Problem:
I would like every entry below written out exactly.

○ ○ ○ ○ ○ ○ ○

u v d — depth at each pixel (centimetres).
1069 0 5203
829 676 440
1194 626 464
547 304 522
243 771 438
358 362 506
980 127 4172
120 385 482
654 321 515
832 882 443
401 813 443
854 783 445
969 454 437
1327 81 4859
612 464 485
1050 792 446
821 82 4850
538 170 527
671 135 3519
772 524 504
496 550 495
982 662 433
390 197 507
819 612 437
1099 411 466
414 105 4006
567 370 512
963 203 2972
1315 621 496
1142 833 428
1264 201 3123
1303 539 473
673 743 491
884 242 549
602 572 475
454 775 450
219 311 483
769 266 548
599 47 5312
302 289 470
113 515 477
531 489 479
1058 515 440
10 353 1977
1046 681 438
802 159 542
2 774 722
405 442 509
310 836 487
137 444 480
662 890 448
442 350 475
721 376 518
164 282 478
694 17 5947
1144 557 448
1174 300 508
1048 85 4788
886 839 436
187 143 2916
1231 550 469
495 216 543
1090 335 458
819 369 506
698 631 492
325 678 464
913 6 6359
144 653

○ ○ ○ ○ ○ ○ ○

Reply:
u v d — depth at each pixel (centimetres).
1069 0 5203
829 676 440
1194 626 464
547 304 522
243 771 438
358 362 506
980 127 4172
120 385 482
654 321 515
832 882 443
401 813 443
854 783 445
969 454 437
1327 81 4859
612 464 485
1050 792 446
821 82 4850
538 170 527
671 135 3519
772 524 504
496 550 495
982 662 433
390 197 507
819 612 437
1099 411 466
414 105 4006
567 370 512
963 203 2972
1315 621 496
1142 833 428
1264 201 3123
1303 539 473
673 743 491
884 242 549
602 572 475
454 775 450
219 311 483
769 266 548
599 47 5312
302 289 470
113 515 477
531 489 479
1058 515 440
10 353 1977
1046 681 438
802 159 542
2 774 722
405 442 509
310 836 487
137 444 480
662 890 448
442 350 475
721 376 518
164 282 478
694 17 5947
1144 557 448
1174 300 508
1048 85 4788
886 839 436
187 143 2916
1231 550 469
495 216 543
1090 335 458
819 369 506
698 631 492
325 678 464
913 6 6359
144 653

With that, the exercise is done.